● **What you should do**: Look through the listing below, and wherever a line has the string "자동으로", copy it.
═══ Record extracts
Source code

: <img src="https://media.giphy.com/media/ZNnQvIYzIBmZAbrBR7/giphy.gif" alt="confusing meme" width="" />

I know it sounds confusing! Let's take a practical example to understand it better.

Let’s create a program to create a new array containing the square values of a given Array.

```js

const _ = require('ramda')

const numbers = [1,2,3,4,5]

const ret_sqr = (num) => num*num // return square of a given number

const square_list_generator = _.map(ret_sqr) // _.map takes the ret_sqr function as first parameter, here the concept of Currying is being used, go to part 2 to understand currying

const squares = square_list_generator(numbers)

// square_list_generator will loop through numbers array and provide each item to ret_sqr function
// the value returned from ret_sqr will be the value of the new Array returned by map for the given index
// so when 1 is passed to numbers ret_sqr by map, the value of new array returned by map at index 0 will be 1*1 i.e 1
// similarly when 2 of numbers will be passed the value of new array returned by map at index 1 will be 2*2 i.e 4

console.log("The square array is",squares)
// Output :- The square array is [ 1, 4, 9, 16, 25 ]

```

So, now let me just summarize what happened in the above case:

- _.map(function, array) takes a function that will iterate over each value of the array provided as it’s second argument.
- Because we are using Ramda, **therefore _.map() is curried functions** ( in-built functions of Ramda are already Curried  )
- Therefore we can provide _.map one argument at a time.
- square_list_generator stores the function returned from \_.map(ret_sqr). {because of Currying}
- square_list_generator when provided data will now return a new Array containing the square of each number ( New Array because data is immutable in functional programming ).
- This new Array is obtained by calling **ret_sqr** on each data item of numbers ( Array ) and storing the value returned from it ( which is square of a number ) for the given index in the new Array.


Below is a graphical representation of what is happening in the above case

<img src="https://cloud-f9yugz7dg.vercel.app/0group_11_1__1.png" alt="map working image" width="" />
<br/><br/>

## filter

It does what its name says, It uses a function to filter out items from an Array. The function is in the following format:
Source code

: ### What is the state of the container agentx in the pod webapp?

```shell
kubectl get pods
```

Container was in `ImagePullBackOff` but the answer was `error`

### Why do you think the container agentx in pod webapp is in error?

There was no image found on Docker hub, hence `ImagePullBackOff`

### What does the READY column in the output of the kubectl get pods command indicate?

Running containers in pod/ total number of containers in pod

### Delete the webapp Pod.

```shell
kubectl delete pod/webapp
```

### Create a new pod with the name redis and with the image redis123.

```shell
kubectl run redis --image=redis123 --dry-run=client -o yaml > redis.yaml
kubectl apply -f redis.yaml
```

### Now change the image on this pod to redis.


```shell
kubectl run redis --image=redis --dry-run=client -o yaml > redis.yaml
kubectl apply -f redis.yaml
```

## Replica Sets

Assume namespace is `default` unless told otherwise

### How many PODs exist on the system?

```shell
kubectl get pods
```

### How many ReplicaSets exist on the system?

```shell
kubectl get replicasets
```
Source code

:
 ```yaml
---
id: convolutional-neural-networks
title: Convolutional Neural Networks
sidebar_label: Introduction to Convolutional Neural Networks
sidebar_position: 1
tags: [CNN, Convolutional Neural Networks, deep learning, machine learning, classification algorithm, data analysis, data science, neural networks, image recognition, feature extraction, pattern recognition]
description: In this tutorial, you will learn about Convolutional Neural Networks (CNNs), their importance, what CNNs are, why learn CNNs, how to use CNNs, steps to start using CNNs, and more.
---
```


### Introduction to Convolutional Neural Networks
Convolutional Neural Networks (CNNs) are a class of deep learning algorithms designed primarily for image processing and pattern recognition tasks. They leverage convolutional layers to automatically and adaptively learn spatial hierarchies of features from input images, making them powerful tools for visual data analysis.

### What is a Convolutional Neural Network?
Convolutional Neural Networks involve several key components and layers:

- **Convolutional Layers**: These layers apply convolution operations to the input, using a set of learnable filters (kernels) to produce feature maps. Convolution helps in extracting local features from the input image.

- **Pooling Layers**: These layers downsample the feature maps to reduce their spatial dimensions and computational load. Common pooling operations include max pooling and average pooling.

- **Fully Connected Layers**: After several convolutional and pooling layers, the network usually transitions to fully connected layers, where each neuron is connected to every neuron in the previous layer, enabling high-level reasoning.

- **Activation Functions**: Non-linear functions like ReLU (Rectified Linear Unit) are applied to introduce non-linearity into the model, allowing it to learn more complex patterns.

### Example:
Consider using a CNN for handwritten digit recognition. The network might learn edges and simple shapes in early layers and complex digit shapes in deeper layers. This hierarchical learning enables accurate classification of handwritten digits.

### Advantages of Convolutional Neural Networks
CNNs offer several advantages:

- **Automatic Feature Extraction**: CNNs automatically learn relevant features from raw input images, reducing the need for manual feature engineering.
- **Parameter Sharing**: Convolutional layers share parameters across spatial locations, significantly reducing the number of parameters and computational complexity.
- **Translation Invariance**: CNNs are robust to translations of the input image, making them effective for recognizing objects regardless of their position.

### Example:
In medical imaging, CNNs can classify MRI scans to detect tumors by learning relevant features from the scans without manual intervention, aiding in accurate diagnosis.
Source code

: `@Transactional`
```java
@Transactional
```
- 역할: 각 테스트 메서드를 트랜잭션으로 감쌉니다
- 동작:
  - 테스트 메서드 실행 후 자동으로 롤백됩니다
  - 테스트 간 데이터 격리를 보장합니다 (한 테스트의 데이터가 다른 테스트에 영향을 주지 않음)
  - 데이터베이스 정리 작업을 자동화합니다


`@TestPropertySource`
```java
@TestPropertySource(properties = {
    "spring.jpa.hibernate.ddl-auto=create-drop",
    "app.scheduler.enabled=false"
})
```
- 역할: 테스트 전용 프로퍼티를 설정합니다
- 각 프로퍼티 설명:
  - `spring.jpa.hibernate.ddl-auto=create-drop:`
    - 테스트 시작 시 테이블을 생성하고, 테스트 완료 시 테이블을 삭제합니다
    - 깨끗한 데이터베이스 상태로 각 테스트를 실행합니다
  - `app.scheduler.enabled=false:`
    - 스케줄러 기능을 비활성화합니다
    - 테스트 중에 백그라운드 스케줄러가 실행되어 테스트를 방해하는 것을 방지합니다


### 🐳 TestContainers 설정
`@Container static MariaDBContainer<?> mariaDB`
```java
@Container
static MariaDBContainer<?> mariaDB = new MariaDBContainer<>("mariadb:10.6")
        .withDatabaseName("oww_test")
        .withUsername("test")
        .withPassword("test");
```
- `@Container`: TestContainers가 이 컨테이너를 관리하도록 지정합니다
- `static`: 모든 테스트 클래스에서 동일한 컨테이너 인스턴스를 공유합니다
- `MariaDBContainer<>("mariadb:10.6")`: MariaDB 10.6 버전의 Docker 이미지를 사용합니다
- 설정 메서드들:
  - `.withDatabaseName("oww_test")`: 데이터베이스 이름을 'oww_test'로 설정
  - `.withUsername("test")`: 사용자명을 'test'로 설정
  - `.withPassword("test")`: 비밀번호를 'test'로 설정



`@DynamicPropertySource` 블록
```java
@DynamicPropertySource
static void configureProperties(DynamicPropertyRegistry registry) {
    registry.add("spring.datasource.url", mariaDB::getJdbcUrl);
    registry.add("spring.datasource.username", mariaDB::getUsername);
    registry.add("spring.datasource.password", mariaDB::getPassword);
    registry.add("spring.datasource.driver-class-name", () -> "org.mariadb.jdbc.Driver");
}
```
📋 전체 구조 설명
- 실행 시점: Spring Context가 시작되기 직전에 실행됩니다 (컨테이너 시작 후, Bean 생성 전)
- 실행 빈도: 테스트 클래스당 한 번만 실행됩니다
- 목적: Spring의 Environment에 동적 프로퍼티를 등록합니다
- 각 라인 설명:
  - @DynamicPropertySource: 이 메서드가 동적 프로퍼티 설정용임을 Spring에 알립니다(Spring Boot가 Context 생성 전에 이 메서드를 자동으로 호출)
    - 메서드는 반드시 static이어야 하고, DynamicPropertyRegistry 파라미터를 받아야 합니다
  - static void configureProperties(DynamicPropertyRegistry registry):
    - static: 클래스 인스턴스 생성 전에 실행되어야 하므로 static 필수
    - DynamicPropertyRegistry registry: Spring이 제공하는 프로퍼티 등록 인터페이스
══════
● **Completed exercise**:
  - 테스트 메서드 실행 후 자동으로 롤백됩니다
  - @DynamicPropertySource: 이 메서드가 동적 프로퍼티 설정용임을 Spring에 알립니다(Spring Boot가 Context 생성 전에 이 메서드를 자동으로 호출)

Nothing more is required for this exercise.